Normalement, les départements versent l'allocation à la famille ou aux personnes concernées mais dans la réalité, 60 % des départements versent directement l'Apa aux établissements. Il faut savoir qu'avec la complexité des conventions tripartites, nous sommes dans un système où l'on rencontre une difficulté énorme par rapport aux modes de paiement des maisons de retraite. Les différentes grilles pour assurer le paiement sont très compliquées. L'un des moyens de simplifier est de verser l'Apa directement de la sorte aux établissements.

La menace du recours sur succession(3) est-elle sérieuse ?

Oui, c'est une mesure évoquée mais on parle aussi de supprimer l'Apa. Ce qui me paraît incroyable, c'est que quand il s'agit de baisser les prestations, les politiques trouvent toujours mille solutions. À la différence de nos voisins européens (Allemagne, pays scandinaves, Autriche...), nous n'aidons pas les aînés à mieux vivre. Au lieu de toujours revenir en arrière sur des lois, il va bien falloir se décider un jour. L'un des arguments qui a entraîné une remise en question de l'Apa, c'est qu'il y avait trop de demandes. Mais il faut savoir que sur les 700 000 dossiers déposés, plus de la moitié ont été refusés ! Il faudrait que l'on soit capable de nous montrer les chiffres exacts des bénéficiaires de l'Apa. On bataille sans cesse sur des sommes qui ne sont pas si importantes. Les politiques, et notamment les sénateurs, sont obsédés par les questions financières.

Les personnes touchant plus de 623 euros par mois doivent participer au financement de l'Apa à hauteur de 12 %. Si cette proposition de loi est adoptée, les revenus les plus faibles vont donc être pénalisés ?

Oui. C'est très clair : on diminue l'Apa mais les gens vont toucher moins d'allocation. Ceux qui sont à domicile vont réduire l'aide qu'ils reçoivent car ils ne pourront se l'offrir. Les gens dans le besoin vont être moins aidés. L'État engagé sur le plan de financement et de médicalisation des établissements pour personnes âgées a annoncé qu'il n'y aurait pas un centime de plus pour l'année 2003.

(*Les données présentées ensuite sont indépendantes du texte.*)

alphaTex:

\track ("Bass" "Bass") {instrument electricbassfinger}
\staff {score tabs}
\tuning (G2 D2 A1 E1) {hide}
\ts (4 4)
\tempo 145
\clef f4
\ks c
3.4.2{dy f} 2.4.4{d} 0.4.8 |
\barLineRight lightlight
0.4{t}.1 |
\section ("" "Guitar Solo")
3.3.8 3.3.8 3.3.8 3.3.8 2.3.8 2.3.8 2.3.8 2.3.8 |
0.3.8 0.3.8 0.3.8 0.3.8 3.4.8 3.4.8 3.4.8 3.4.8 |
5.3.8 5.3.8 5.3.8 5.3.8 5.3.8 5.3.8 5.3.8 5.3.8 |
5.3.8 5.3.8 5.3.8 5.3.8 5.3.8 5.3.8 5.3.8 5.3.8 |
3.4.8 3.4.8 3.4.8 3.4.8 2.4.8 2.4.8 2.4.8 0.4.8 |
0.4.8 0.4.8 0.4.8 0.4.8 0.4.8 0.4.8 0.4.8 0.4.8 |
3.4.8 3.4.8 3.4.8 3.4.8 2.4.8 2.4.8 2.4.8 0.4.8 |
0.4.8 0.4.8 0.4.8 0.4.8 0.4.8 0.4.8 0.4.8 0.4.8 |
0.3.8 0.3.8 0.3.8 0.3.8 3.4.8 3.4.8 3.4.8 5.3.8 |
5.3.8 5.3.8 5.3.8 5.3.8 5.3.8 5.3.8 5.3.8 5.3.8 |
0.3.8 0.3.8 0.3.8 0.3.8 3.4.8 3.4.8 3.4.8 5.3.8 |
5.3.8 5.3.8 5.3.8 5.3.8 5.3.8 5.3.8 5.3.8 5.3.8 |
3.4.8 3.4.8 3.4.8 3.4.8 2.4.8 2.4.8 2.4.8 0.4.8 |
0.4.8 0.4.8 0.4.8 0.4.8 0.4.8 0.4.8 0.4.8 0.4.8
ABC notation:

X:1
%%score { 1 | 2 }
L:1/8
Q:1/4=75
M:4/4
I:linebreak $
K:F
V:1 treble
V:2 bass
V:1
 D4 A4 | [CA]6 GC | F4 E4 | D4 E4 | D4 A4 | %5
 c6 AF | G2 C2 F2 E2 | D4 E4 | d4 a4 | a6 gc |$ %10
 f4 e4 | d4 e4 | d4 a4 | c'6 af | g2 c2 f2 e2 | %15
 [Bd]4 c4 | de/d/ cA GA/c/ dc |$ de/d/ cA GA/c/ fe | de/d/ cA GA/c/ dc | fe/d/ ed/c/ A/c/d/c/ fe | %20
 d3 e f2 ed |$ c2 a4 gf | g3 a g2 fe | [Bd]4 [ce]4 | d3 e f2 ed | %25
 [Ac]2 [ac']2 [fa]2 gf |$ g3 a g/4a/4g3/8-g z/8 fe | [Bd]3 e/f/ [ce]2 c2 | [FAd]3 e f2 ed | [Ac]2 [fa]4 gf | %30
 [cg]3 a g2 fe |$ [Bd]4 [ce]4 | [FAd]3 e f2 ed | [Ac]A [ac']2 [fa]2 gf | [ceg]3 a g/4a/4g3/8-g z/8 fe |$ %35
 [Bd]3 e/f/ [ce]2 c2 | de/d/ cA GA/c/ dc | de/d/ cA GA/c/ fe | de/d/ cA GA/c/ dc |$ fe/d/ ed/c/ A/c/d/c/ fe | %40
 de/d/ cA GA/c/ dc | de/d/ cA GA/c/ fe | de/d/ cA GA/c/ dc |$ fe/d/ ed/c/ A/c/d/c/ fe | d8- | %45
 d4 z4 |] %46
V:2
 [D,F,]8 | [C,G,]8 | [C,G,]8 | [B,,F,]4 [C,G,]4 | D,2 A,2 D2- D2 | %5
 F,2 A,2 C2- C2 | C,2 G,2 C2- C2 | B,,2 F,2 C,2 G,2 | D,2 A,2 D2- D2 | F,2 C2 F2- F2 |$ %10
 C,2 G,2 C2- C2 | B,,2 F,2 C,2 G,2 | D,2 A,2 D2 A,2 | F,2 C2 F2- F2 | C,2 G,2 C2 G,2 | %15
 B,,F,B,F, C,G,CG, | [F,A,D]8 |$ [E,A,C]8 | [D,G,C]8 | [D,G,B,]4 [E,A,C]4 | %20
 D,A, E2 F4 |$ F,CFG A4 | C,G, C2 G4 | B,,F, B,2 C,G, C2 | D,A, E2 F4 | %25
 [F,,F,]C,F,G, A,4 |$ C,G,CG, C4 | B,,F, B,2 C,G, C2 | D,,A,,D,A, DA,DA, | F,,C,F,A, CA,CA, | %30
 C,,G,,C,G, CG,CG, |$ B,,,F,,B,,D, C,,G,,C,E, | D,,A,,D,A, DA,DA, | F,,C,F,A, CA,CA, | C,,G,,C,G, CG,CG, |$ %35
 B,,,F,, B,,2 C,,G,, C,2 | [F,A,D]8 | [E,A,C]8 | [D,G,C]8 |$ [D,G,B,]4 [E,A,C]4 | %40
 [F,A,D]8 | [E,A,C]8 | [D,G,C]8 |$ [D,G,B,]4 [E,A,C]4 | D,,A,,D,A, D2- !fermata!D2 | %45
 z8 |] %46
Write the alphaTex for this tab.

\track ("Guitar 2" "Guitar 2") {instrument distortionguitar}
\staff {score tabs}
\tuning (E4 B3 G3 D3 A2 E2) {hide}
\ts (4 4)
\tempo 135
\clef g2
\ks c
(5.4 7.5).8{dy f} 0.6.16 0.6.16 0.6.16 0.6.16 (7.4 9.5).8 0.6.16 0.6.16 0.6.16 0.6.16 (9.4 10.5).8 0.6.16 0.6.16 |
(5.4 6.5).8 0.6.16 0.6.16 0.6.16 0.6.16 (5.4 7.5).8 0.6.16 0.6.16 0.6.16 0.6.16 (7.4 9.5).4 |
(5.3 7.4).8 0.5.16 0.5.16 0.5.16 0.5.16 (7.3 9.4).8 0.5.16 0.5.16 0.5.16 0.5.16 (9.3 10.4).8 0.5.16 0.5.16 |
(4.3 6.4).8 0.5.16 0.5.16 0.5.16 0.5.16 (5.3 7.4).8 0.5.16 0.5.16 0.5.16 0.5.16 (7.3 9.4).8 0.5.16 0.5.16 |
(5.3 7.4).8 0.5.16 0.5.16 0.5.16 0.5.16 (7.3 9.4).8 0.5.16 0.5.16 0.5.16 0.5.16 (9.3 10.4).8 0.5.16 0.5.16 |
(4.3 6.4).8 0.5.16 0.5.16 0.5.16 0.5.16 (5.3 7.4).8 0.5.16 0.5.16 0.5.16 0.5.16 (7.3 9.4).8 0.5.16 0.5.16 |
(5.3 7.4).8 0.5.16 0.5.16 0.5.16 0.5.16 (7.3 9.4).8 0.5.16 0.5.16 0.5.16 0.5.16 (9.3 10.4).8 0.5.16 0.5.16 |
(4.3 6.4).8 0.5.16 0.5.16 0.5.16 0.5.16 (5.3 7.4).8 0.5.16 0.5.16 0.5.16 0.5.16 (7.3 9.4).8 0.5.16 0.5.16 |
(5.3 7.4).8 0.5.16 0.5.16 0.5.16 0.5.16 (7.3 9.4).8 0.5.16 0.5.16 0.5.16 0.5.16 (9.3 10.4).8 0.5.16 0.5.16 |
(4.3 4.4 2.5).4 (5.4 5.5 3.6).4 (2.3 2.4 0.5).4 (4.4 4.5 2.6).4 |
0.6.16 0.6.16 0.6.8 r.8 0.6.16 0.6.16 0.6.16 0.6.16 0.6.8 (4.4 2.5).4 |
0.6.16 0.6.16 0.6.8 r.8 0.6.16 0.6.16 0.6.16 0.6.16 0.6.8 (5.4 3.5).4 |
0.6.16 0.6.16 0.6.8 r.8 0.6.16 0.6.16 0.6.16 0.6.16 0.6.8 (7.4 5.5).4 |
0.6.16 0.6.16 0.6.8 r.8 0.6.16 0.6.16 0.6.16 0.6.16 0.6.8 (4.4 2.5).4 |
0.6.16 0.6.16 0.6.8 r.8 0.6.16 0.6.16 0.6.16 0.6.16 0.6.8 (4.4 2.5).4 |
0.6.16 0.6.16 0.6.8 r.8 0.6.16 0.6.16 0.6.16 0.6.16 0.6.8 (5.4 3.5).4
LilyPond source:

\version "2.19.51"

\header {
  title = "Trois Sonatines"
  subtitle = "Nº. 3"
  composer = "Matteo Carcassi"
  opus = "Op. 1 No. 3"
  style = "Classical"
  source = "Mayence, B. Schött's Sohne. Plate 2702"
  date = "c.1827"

On a parlé de l'Apa comme d'un droit universel et objectif, qu'est-ce que cette définition vous inspire ?

Il y a deux ans, en juillet 2001, le vote de la loi sur l'allocation personnalisée d'autonomie et le fait d'avoir posé politiquement le principe étaient très positifs. C'est essentiel. L'Apa et la PSD sont de vrais progrès. Mais dès que l'on a le sentiment d'avoir avancé, on s'alarme et on se dépêche de baisser la prestation. Notre société maltraite globalement les personnes âgées. C'est un problème majeur et profond.

Dans le fond, vous ne croyez pas que les politiques nient le besoin d'accompagnement des personnes âgées dépendantes ?

Aujourd'hui en France, on nie le problème. Il faut que l'opinion publique et les professionnels aient vraiment conscience des problèmes rencontrés par les personnes âgées. Mais cette situation n'émeut guère l'opinion publique. Un sondage réalisé dernièrement montre pourtant que les Français pensent que les politiques doivent faire plus pour les personnes âgées. Plus on parlera de la situation de nos aînés, plus on arrivera à faire évoluer les choses. Il faut espérer que les politiques prennent conscience de ces enjeux majeurs.

1- Association des directeurs d'établissements d'hébergement de personnes âgées. 2- Sauf pour les personnes âgées dépendantes en établissement qui devraient bénéficier du versement de l'Apa dès le dépôt de leur demande. 3- Cette mesure permettrait à l'État de récupérer une partie des aides versées après le décès de la personne dépendante.